4 Tips for Better Budgeting in 2019
Okay… was one of your New Year’s resolutions to stick to a budget? Now that we’re a little more than a quarter of the way into 2019, how are you doing with your budget? If you’re not where you want to be, no worries, there’s still plenty of time to get on track.
Why is a budget important?
It doesn’t matter what your final goals are, you need to know where your money is going (and how to save some of it) so that you can:
Plan for retirementPay off your mortgage
Help your children pay for college
Invest for the future
…and take care of anything else you feel is important for you and your family. Here are some tips to help you budget correctly and reach these goals:
Top 4 Budget Tips
Before Saving, Delete Debt
One of the primary reasons people budget is so they can start saving money for the future. However, saving money begins with getting rid of debt.
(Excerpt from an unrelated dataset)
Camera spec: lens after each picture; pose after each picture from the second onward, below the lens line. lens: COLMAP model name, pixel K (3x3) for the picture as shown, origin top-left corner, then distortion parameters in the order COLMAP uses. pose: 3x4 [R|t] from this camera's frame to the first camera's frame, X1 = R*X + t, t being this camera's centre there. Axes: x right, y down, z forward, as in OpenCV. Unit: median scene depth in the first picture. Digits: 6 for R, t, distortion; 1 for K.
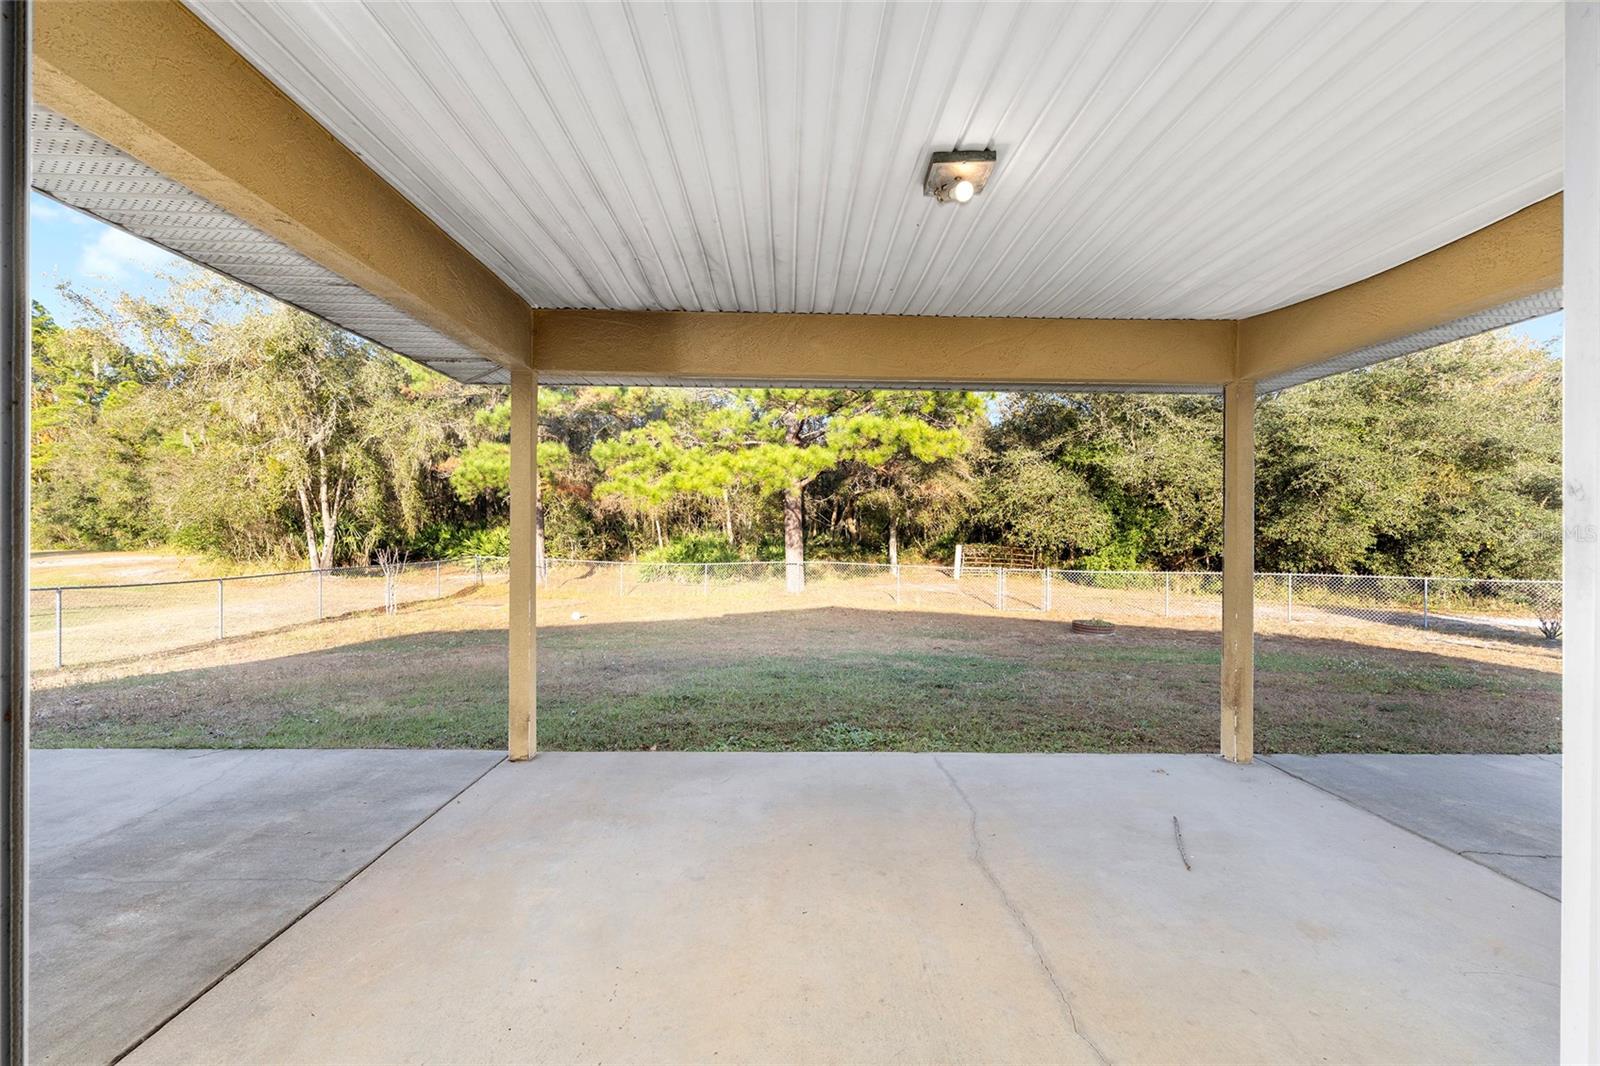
lens RADIAL K [[643.4, 0, 803.8], [0, 643.4, 537.0], [0, 0, 1]] dist [-0.001790, 0.000433]
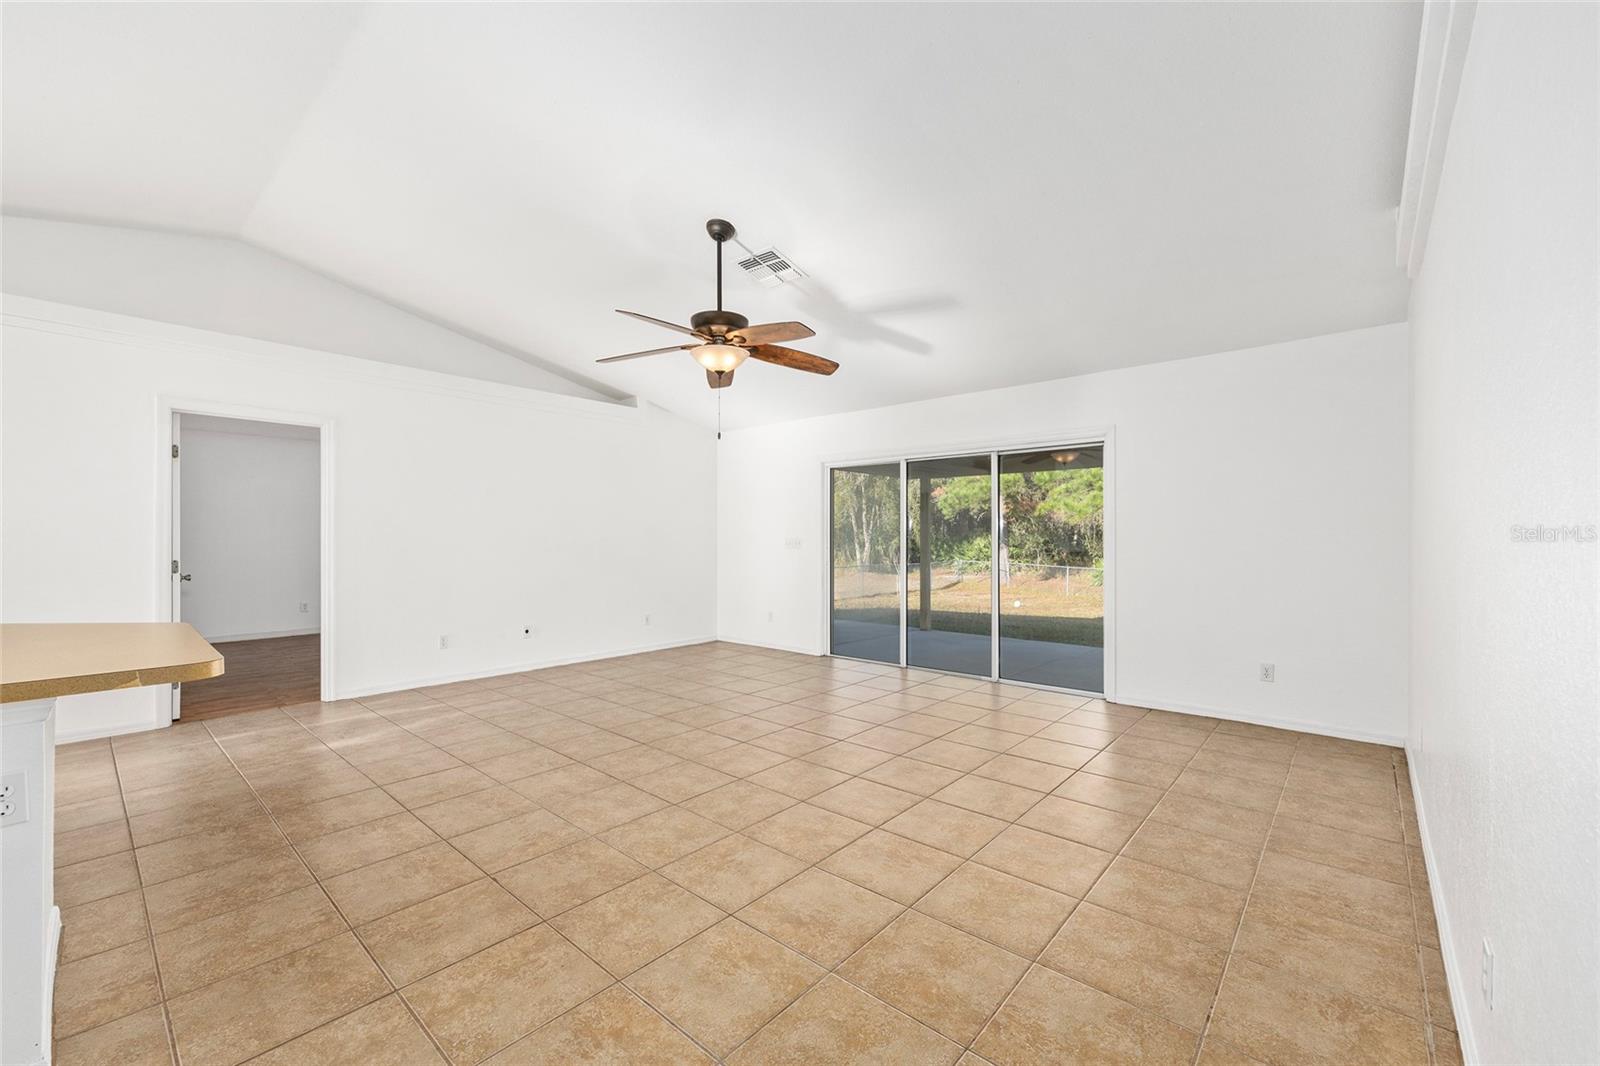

Once your debt is gone, you’ve given yourself some monthly income with which you can use towards savings – whether it be for a new car, a home, or even for retirement.
There are quite a few ways to get rid of debt and the one you choose depends on your individual situation. Here’s some points from the experts to help get you started.
Budgeting isn’t a Guessing Game
In order to create a budget, and stick to it, you need to know your numbers. If you don’t use financial software, you probably have access to your bank and credit card statements. Check those records to you know exactly (or close to exactly) where and how you spend your money. As you do this, you’ll see that using hard numbers can help get you closer to creating – and following through on – a real budget.
Be Realistic – Make Your Budget “Actionable”
For those of us who have tried dieting, you know the “all or nothing” position rarely works. “That’s it!” we say, “Not one dessert. Not one piece of bread.” Before we know it, we’re eating more cake and sourdough than we did before we started the diet. The same goes for budgeting. To cut every single “extra” out at once will only make you feel deprived and eventually want more of what you’re missing.
Budget on a gradual basis. For instance, cut a few non-essential expenses like buying yourself a latte two times a week instead of four or enjoying takeout twice a week rather than five. Slowly lessen the non-essentials and you’ll find you’re more likely to realize you can cut down on spending.
Tell Your Friends What You’re Up To
We typically don’t talk with our friends about money problems. We like to “keep up with the Joneses” or, in other words, pretend like everything’s financially okay.
That’s why it’s important to let those around you know that you’ve set a budget and need help sticking to it. Offer to have a pot-luck dinner rather than go out to a restaurant. Don’t allow them to talk you into buying an expensive pair of jeans just because “it’s the rage” and “you have to have them”. If they understand, they’ll be more than happy to help you stick to your budget – and that’s true friendship!